● **SOURCE DATA**
····················
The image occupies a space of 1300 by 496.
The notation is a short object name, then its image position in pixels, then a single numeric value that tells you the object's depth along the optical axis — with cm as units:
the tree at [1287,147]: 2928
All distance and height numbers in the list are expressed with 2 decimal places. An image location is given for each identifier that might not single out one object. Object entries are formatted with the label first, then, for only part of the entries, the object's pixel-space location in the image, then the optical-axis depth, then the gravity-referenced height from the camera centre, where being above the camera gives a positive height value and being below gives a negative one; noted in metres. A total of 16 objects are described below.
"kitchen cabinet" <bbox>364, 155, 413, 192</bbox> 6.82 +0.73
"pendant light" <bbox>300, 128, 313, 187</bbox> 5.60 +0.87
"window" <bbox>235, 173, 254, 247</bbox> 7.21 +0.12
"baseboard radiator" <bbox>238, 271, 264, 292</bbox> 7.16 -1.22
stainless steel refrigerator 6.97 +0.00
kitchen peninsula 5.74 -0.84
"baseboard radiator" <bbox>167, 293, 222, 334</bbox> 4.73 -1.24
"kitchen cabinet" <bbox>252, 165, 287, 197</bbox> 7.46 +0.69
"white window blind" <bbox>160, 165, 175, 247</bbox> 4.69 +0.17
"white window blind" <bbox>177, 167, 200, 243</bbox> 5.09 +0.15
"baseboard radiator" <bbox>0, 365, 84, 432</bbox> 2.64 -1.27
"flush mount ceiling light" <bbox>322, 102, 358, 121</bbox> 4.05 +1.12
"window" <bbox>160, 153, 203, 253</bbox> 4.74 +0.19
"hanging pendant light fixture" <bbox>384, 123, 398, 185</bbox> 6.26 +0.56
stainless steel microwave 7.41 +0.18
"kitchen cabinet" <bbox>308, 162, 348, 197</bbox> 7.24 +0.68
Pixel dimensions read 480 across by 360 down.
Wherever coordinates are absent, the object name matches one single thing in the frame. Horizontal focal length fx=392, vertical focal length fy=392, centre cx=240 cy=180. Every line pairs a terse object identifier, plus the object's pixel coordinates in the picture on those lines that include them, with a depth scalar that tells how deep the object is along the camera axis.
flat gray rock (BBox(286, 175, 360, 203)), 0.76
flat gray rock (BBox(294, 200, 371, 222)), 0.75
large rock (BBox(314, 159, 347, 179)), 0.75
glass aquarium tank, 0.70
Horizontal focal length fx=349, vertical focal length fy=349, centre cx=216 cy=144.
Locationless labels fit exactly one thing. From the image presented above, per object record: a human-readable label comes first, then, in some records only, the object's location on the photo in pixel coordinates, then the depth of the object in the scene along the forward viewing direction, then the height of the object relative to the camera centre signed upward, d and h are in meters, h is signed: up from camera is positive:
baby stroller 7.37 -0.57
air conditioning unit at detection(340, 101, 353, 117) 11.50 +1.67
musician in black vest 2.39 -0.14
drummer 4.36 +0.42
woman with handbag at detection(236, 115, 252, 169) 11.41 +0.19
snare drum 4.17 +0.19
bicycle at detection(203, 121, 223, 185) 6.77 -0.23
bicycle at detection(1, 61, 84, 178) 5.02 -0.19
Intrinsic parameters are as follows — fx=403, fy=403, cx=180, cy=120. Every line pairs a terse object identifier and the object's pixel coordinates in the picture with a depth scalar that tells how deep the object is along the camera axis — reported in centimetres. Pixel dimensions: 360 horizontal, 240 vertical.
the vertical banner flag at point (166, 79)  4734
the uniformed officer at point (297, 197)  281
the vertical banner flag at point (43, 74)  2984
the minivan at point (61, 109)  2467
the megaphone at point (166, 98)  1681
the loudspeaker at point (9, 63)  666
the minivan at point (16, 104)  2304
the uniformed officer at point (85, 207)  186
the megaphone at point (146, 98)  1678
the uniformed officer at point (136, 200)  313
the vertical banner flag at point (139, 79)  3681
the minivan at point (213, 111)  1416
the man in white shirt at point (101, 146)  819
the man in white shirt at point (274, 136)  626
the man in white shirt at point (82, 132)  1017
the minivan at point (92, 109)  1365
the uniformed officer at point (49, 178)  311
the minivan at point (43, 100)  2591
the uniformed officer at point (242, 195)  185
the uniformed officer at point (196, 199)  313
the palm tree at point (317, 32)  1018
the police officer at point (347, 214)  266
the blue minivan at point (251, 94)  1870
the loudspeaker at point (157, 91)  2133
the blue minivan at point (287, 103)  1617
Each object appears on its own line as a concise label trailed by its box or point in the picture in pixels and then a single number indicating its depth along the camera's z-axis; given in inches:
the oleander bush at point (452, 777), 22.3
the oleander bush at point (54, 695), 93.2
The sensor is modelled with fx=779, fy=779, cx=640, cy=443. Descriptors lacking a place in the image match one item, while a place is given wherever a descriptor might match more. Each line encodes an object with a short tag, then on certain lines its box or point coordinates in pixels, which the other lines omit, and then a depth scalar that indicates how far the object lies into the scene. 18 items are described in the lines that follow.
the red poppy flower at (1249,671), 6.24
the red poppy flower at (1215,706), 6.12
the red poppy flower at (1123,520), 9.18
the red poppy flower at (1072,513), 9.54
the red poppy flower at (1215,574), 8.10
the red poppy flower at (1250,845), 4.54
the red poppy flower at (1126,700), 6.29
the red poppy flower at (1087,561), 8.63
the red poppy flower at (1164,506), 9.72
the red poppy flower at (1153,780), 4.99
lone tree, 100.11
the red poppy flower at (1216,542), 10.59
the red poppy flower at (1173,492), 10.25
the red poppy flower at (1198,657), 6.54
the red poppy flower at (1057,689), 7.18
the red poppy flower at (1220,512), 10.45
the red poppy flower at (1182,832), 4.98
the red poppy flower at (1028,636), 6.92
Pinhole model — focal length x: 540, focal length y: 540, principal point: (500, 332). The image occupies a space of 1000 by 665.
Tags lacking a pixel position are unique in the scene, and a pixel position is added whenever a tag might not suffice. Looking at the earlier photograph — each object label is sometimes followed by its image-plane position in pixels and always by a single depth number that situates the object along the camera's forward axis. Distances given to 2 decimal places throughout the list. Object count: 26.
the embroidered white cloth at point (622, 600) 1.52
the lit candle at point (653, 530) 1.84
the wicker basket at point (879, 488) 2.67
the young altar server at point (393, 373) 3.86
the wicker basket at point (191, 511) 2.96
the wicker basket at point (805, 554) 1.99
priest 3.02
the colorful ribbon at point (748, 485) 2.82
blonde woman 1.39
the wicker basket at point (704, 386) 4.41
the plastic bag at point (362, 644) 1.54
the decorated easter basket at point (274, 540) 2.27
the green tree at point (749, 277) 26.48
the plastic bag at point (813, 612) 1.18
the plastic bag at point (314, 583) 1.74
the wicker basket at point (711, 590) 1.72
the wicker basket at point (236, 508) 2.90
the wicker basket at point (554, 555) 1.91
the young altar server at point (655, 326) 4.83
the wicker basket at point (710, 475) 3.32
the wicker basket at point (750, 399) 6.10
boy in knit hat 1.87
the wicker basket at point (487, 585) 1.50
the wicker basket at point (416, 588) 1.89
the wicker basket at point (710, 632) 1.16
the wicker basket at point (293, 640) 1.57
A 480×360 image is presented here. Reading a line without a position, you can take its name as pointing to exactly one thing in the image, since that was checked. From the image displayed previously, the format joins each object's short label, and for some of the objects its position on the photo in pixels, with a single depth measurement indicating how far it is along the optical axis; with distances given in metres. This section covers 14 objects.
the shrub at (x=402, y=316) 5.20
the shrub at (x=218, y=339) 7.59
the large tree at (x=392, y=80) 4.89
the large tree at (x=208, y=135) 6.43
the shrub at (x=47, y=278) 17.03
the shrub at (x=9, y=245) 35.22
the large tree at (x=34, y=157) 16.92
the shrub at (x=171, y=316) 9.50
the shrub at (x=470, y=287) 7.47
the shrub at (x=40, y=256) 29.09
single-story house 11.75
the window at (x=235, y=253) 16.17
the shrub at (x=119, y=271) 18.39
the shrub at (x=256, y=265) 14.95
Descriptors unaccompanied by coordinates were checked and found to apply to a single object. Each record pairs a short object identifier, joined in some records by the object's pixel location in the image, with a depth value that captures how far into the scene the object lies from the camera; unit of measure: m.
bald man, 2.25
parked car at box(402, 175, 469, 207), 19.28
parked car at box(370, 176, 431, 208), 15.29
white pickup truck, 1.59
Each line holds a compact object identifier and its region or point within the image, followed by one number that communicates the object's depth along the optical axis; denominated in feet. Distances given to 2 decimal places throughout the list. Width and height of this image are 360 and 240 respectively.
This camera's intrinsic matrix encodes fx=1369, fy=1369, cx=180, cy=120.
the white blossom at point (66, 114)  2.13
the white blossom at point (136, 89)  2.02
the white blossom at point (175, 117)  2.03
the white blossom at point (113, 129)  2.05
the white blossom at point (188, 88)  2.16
····················
● **WHAT IS NEEDED**
If a line in the listing contains "flat", it counts. Say how many lines count, with no other words.

● **RESULT OF THIS TASK**
2